Hi,
I am using singlecellexperiment with the proposed pipeline in the bioconductor book, and plot the UMAP plot with clusters as labels. I also used singleR to predict cell types and colored the cells in the UMAP according to their prediction.
Interestingly, different clusters which are apart from each other in the UMAP plot contain similar cell types (neurons, for example) from the singleR prediction. In addition, different cell types appear in the same cluster (neurons and B cell), which is strange too. When I compared the differential expression between similar cell types in different clusters I got very few to none differentially expressed genes (which makes sense), yet the cells of similar types cluster separately and are located apart in the UMAP plot.
I used the same code and clustering methods as suggested in the single cell bioconductor book (https://osca.bioconductor.org/)
Any help would be appreciated.
Thanks!
Here is the code I am using. If you run the code, even without clustering you can see that the B cells are all over the place without being located in one cluster:
# dataset
sce.zeisel <- ZeiselBrainData()
# QC, normalization, PCA
stats <- perCellQCMetrics(sce.zeisel, subsets=list(Mito=which(location=="MT")))
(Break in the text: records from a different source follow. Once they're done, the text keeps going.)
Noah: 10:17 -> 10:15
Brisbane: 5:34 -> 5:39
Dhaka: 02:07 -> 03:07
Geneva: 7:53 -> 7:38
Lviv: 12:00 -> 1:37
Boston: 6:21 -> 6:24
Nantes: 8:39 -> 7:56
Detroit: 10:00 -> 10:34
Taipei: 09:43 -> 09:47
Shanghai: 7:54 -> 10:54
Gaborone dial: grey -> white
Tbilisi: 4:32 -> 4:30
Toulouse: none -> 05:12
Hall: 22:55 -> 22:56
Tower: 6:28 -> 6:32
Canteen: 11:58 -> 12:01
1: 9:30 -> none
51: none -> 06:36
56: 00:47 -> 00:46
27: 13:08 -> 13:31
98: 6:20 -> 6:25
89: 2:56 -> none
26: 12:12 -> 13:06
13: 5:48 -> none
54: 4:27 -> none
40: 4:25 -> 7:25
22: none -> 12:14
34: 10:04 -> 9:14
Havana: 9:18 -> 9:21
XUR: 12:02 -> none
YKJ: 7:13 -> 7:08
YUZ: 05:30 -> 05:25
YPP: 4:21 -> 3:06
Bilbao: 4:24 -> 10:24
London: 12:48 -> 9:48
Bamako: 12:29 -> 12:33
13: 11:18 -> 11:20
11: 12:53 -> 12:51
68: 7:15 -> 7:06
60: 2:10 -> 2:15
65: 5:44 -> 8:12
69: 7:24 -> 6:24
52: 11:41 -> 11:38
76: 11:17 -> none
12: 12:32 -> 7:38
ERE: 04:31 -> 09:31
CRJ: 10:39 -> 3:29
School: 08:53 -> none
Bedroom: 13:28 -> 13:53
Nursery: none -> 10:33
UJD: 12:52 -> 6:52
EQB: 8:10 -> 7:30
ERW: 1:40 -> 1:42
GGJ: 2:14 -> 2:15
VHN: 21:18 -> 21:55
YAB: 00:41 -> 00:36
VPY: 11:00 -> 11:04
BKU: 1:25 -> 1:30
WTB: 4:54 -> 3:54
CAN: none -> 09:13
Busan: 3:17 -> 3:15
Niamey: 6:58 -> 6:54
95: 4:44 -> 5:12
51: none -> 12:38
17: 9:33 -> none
high.mito <- isOutlier(stats$subsets_Mito_percent, type="higher")
sce.zeisel <- sce.zeisel[,!high.mito]
set.seed(1000)
clusters <- quickCluster(sce.zeisel)
sce.zeisel <- computeSumFactors(sce.zeisel, cluster=clusters)
sce.zeisel <- logNormCounts(sce.zeisel)
set.seed(1001)
dec.sce.zeisel <- modelGeneVarByPoisson(sce.zeisel)
top.sce.zeisel <- getTopHVGs(dec.sce.zeisel, prop=0.1)
set.seed(10000)
sce.zeisel <- denoisePCA(sce.zeisel, subset.row=top.sce.zeisel, technical=dec.sce.zeisel)
set.seed(1000000)
sce.zeisel <- runUMAP(sce.zeisel, dimred="PCA")
#cell type prediction
pred <- SingleR(test = sce.zeisel, ref= hpca.se, labels=hpca.se$label.main)
table(pred$labels)
sce.zeisel$celltypes <- pred$pruned.labels
# UMAP
plotUMAP(sce.zeisel, colour_by="celltypes")
# clustering
g <- buildSNNGraph(sce.zeisel, k=10, use.dimred = 'PCA') # choosing K affects the seperation between the clusters
clust <- igraph::cluster_walktrap(g)$membership
colLabels(sce.zeisel) <- factor(clust)
# UMAP with clusters
plotUMAP(sce.zeisel, colour_by="label", text_by = "label")
Without a reproducible example, who knows?
I added the code using a publicly available dataset, and getting the same issue. Similarly predicted cell types by singleR (in the case B cells) are dominating different clusters, which are separated in the UMAP space.